** What to produce **
Restate word for word the entries below, starting with the line with "11: 623 -> 560" and continuing through the line with "mean, 40: 0.4 -> 0.791". Include both of those lines and no others.

** Data records **
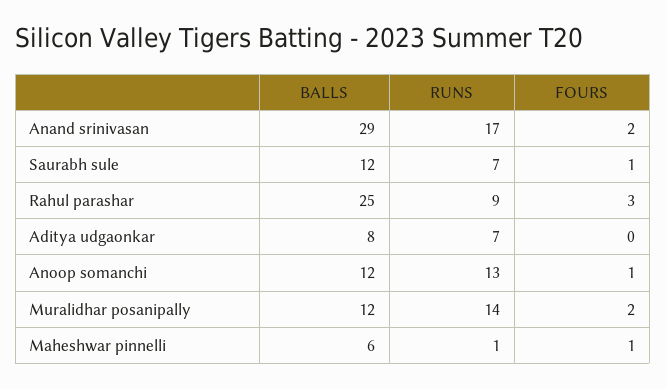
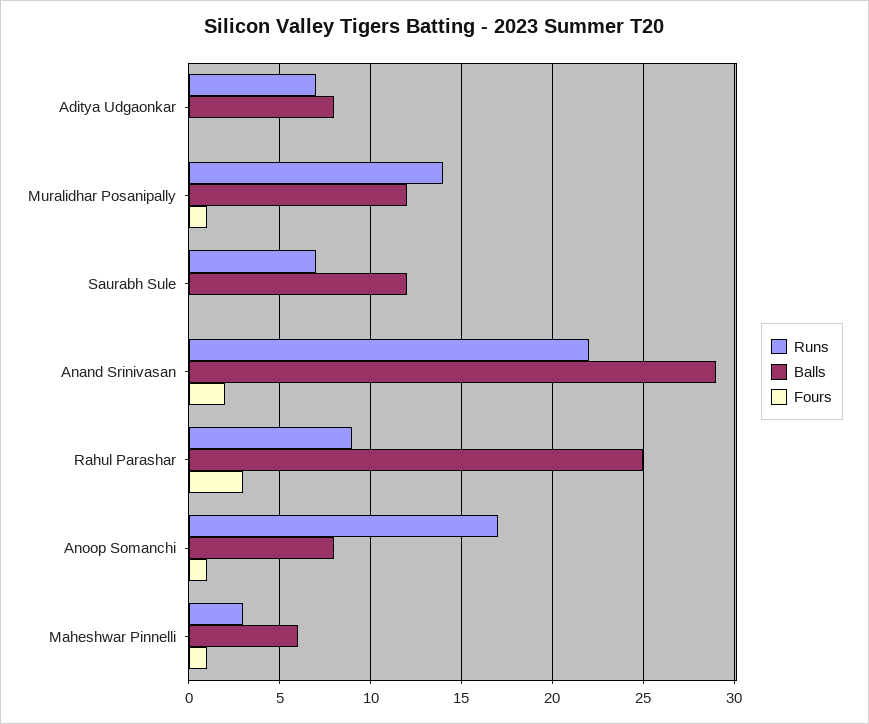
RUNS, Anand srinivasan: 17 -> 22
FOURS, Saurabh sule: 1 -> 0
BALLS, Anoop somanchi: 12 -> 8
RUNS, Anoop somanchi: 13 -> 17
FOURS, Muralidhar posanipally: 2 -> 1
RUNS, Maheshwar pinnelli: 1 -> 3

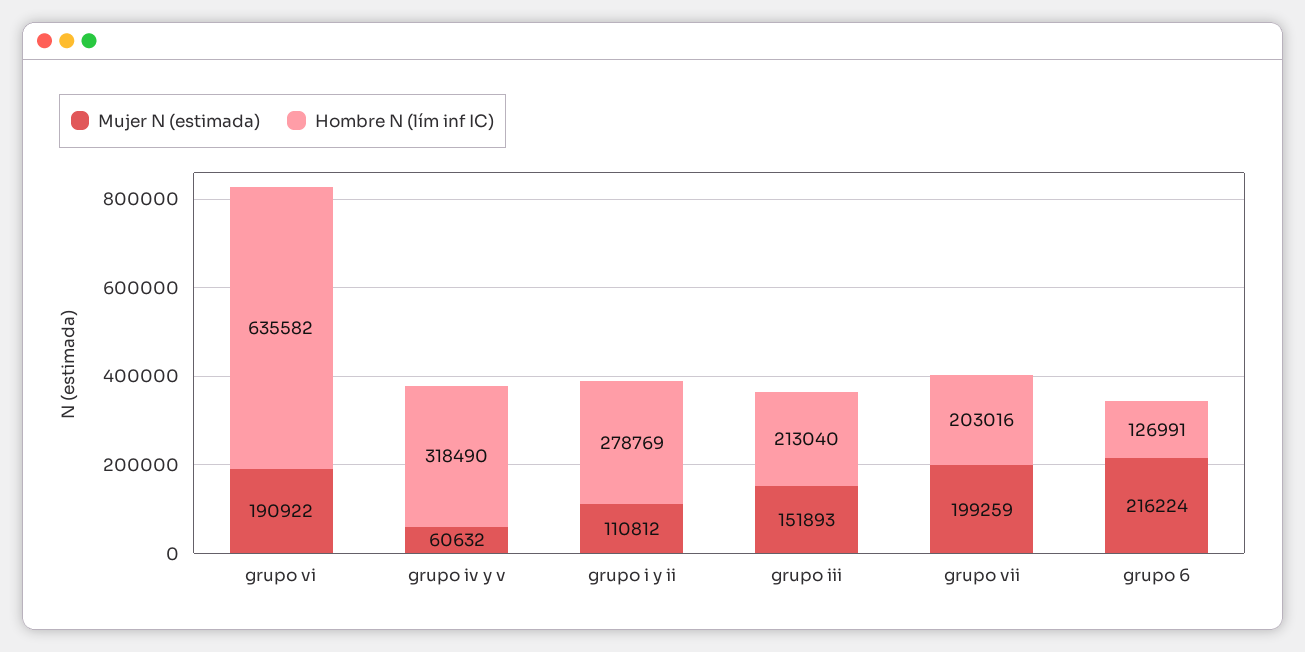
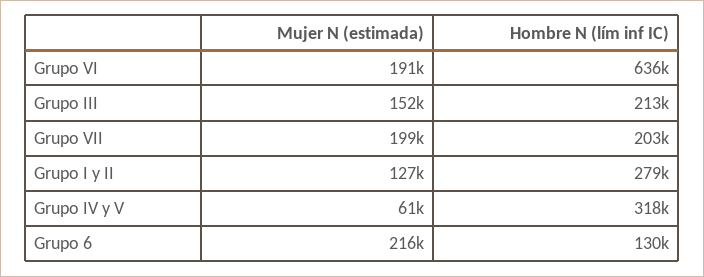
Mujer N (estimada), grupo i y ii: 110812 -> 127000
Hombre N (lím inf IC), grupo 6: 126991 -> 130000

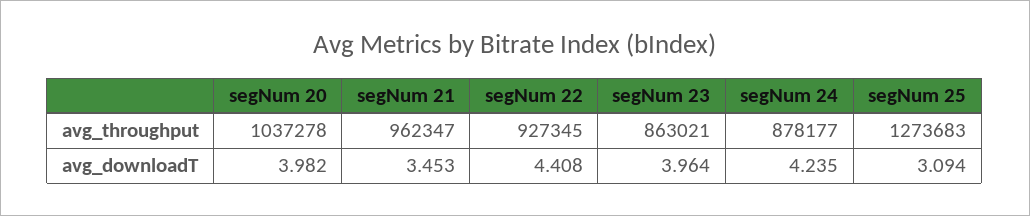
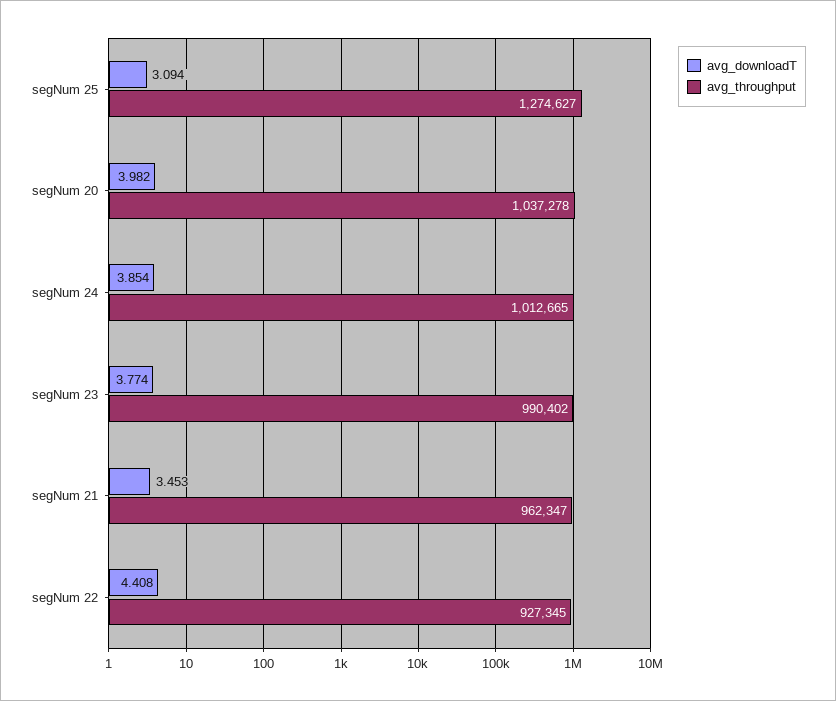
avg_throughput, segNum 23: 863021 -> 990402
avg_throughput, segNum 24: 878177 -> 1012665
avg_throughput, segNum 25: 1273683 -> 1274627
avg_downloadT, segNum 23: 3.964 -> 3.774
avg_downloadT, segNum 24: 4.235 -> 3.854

--

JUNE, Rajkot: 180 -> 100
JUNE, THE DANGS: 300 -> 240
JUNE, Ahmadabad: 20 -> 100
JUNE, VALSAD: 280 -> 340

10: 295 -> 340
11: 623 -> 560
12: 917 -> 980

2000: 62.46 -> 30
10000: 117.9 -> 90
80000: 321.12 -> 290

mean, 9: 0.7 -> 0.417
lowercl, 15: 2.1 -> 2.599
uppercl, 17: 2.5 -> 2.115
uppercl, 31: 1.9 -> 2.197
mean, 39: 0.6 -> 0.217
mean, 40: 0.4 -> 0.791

--

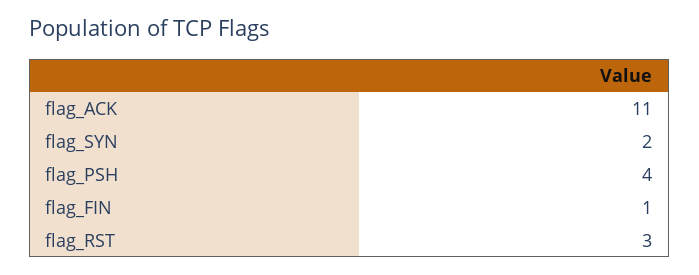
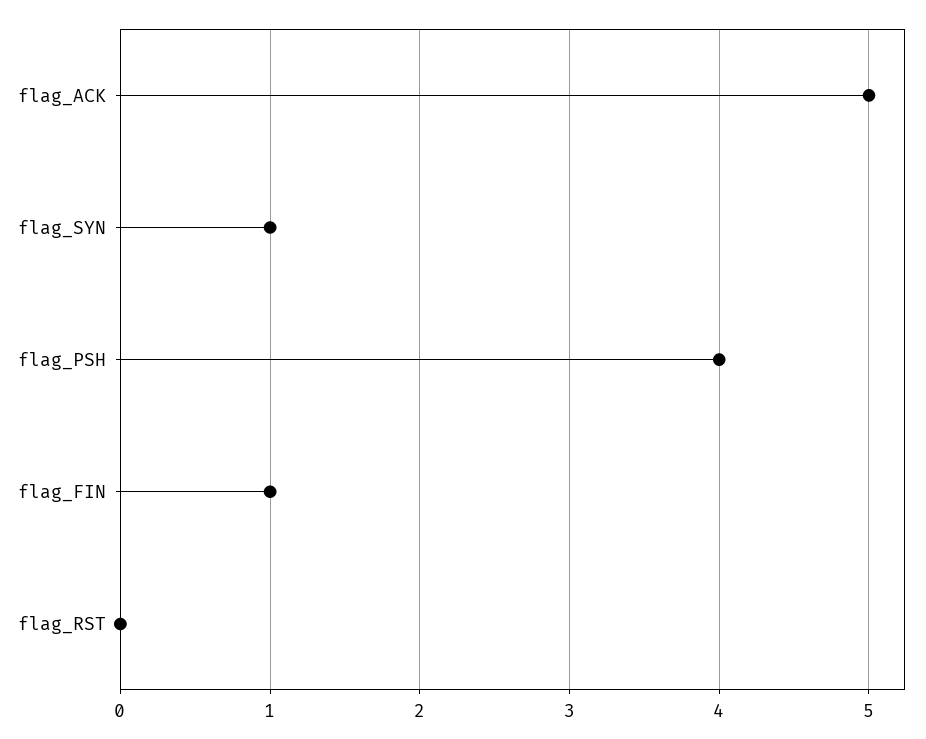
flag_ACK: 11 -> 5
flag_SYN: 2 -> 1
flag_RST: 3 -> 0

** Answer area **
11: 623 -> 560
12: 917 -> 980

2000: 62.46 -> 30
10000: 117.9 -> 90
80000: 321.12 -> 290

mean, 9: 0.7 -> 0.417
lowercl, 15: 2.1 -> 2.599
uppercl, 17: 2.5 -> 2.115
uppercl, 31: 1.9 -> 2.197
mean, 39: 0.6 -> 0.217
mean, 40: 0.4 -> 0.791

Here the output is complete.